Poll shows majority of Americans support alternative energy over fossil fuels
According to a Gallup poll released yesterday, 64 percent of Americans prefer wind, solar and other alternative energy sources over oil, coal and gas — a 5 percent increase from 2013.
Support for alternative energy was especially high among people between the ages of 18 and 34. In that age group, 80 percent of survey respondents said they would rather see an increase in alternative energy production over continued fossil fuel development, the poll found.
But interest in alternative energy production is also growing among Americans over the age of 55. Of those, 49 percent said they back nontraditional energy sources, according to the poll.
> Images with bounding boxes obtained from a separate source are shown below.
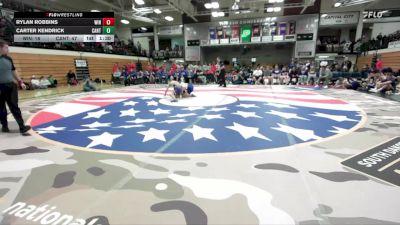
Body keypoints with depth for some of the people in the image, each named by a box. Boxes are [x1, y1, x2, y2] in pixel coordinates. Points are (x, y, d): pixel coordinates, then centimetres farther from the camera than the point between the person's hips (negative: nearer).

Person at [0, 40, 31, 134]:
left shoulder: (8, 59, 5)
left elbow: (14, 71, 16)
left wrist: (20, 82, 13)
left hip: (11, 85, 3)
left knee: (14, 107, 1)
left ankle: (22, 126, -2)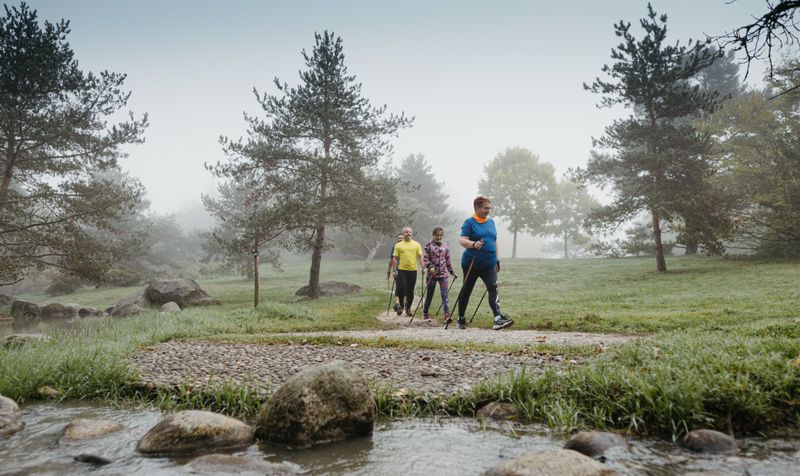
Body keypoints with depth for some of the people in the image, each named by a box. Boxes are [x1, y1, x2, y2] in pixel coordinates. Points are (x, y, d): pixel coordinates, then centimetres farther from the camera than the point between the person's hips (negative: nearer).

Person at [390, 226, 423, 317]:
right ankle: (401, 305, 15)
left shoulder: (416, 244, 8)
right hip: (402, 270, -1)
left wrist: (423, 267, -5)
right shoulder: (398, 245, 5)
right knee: (401, 288, -8)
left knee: (410, 290, 5)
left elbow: (420, 257, 6)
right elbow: (395, 258, 6)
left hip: (413, 270, 1)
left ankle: (408, 308, 18)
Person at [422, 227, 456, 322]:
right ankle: (425, 313, 26)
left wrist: (452, 272, 15)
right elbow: (425, 259, -7)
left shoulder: (445, 246, 8)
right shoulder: (428, 245, -2)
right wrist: (430, 267, -23)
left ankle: (447, 314, -16)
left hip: (443, 273, 2)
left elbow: (448, 260, 14)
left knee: (445, 294, -10)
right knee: (429, 294, 9)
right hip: (432, 273, -2)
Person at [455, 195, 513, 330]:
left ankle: (498, 319, -20)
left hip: (489, 264, 4)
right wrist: (473, 244, -37)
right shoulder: (469, 222, -6)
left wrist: (497, 260, 18)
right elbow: (462, 240, -18)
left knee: (493, 289, -12)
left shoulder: (491, 222, 12)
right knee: (466, 290, 8)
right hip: (472, 263, -4)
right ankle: (461, 319, 22)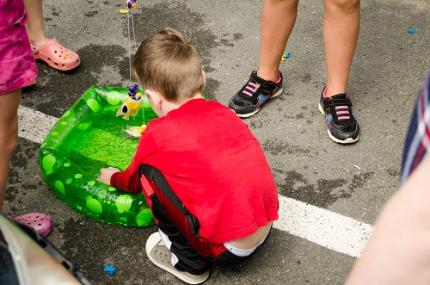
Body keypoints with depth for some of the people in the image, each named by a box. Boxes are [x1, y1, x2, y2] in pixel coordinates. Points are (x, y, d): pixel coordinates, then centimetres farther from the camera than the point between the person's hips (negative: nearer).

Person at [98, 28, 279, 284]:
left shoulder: (158, 134, -8)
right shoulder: (222, 111, 7)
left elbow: (133, 181, 14)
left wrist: (112, 178, 38)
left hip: (226, 251, -6)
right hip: (265, 230, 7)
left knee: (150, 173, 1)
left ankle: (188, 262, 11)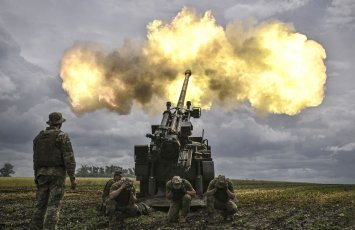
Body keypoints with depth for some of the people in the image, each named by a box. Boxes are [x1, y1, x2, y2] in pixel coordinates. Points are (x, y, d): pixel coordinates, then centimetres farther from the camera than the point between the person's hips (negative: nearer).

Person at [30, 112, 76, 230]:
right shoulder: (62, 136, -6)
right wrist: (72, 178, -14)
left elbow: (36, 158, 15)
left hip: (42, 174, 5)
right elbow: (69, 158, -14)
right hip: (57, 173, -5)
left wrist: (37, 176, 21)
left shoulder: (39, 137, 13)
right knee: (53, 205, -8)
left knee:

The poll of 1,048 randomly selected adults was taken March 6-9 and had a 4-point error margin.
“Investing in renewable energy makes tremendous sense, and the vast majority of Americans agree,” wrote Rhone Resch, the president of the Solar Energy Industries Association, in an email.
The poll also found widespread support for environmentally friendly policies, with 57 percent of Americans saying they back energy conservation measures, compared to 34 percent who would rather see increased energy production.
Support for energy conservation increased from 48 percent in 2011, the low-water mark since Gallup began asking the question in 2001. During the past 13 years, enthusiasm for energy conservation actually peaked near the end of the George W. Bush administration, when 64 percent of Americans said in 2007 that they thought consumers should try to conserve existing energy supplies.
The Gallup survey also found that by and large, Americans support stricter greenhouse gas emission standards and more oversight over hydraulic fracturing, a drilling method used to extract oil and natural gas that critics say leads to air and water pollution.
Overall, 64 percent of those polled said they support the stricter enforcement of federal environmental regulations, compared to 34 percent who said they oppose more government oversight.
That finding contradicts a popular claim by Republicans that most Americans don’t support U.S. EPA regulations.
“This is one poll every single politician should study very carefully,” Resch said.
But some environmentalists said they don’t expect GOP lawmakers to reduce their attacks on EPA, despite the evidence that a majority of voters support environmental protection efforts.
“I’m highly encouraged that the American public is finally taking these issues seriously,” said Ann Dasovich, a Florida Wildlife Federation board member. “But right now, we’re not at a tipping point [yet].”